Text shown:
Misunderstanding with MeijerG function
The standard way to express MeijerG
in terms of more specific special functions is with FunctionExpand
. For example
MeijerG[{{1}, {}}, {{1/2, 1, 3/2}, {}}, z]
MeijerG[{{1}, {}}, {{1/2, 1, 3/2}, {}}, z]
FunctionExpand[%]
-2 π z - π^2 z BesselY[1, 2 Sqrt[z]] + π^2 z StruveH[1, 2 Sqrt[z]]
However your expression does not simplify with this approach
FunctionExpand[1/2 π MeijerG[{{}, {}}, {{0, 1/2, 1/2}, {0}}, r^4/256], r > 0]
1/2 π MeijerG[{{}, {}}, {{0, 1/2, 1/2}, {0}}, r^4/256]
The best work around I could find is to express the 3-arg form of MeijerG
into a 4-arg form, which will be correct on the positive real axis.
mei = 1/2 π MeijerG[{{}, {}}, {{0, 1/2, 1/2}, {0}}, r^4/256];
FunctionExpand[mei /. {
MeijerG[as_, bs_, c_. r^n_?Positive] :> MeijerG[as, bs, c^(1/n) r, 1/n]
}]
-2 π KelvinKei[0, r]
Another (less successful) workaround is to solve the ODE your MeijerG
satisfies.
DifferentialRootReduce[1/2 π MeijerG[{{}, {}}, {{0, 1/2, 1/2}, {0}}, r^4/256], r]
Now FunctionExpand
knows how to handle DifferentialRoot
objects, but it seems to spin forever on this input presumably because the solution from DSolve
on this ODE has very complicated coefficients.

Questions to answer:
**a.** In the MeijerG text, what is named as the standard way to express MeijerG in terms of more specific special functions?
**b.** Quote the MeijerG text word for word, beginning at the words "mei = 1/2 π" and stopping after "very complicated coefficients.".

Supplied material:
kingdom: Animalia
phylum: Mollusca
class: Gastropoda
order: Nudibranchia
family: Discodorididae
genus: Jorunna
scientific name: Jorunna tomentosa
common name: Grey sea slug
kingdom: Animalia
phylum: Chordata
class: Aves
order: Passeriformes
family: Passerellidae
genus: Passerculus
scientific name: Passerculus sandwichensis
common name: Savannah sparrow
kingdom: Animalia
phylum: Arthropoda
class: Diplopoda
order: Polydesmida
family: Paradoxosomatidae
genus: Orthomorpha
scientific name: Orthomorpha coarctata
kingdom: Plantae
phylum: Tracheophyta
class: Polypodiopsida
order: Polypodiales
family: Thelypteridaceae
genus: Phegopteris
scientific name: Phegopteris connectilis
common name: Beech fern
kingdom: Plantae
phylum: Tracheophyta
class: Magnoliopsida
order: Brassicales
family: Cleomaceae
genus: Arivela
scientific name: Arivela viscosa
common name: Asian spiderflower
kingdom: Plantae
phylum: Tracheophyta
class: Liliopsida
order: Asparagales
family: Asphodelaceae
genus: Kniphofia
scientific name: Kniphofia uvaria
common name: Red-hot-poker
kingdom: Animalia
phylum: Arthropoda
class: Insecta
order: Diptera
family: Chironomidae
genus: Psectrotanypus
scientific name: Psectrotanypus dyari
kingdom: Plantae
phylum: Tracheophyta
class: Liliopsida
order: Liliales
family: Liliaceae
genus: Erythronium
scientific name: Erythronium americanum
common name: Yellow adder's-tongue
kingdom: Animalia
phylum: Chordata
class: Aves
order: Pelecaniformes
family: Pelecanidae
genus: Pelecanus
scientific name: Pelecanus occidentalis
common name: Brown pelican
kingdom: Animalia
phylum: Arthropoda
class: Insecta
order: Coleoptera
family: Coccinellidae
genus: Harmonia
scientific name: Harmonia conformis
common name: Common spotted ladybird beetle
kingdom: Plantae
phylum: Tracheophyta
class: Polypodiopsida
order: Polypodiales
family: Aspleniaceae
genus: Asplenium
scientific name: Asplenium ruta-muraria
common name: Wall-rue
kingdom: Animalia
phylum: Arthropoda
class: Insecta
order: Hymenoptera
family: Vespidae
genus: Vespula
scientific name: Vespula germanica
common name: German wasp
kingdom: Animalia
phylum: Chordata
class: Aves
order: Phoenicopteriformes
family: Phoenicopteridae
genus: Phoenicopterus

Numbered answers:
**a.** FunctionExpand

**b.**
mei = 1/2 π MeijerG[{{}, {}}, {{0, 1/2, 1/2}, {0}}, r^4/256];
FunctionExpand[mei /. {
MeijerG[as_, bs_, c_. r^n_?Positive] :> MeijerG[as, bs, c^(1/n) r, 1/n]
}]
-2 π KelvinKei[0, r]
Another (less successful) workaround is to solve the ODE your MeijerG
satisfies.
DifferentialRootReduce[1/2 π MeijerG[{{}, {}}, {{0, 1/2, 1/2}, {0}}, r^4/256], r]
Now FunctionExpand
knows how to handle DifferentialRoot
objects, but it seems to spin forever on this input presumably because the solution from DSolve
on this ODE has very complicated coefficients.